» **DATA FOR THIS TASK**:
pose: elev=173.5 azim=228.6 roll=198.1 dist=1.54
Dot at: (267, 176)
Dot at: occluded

* * *

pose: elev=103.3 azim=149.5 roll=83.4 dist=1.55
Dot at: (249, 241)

» **BRIEF**: Reproduce exactly the lines of the listing, starting with the line that contains "pose: elev=103.3 azim=149.5" and ending with the line that contains "Dot at: (249, 241)". Include both end lines.

» **EXERCISE RESULT**:
pose: elev=103.3 azim=149.5 roll=83.4 dist=1.55
Dot at: (249, 241)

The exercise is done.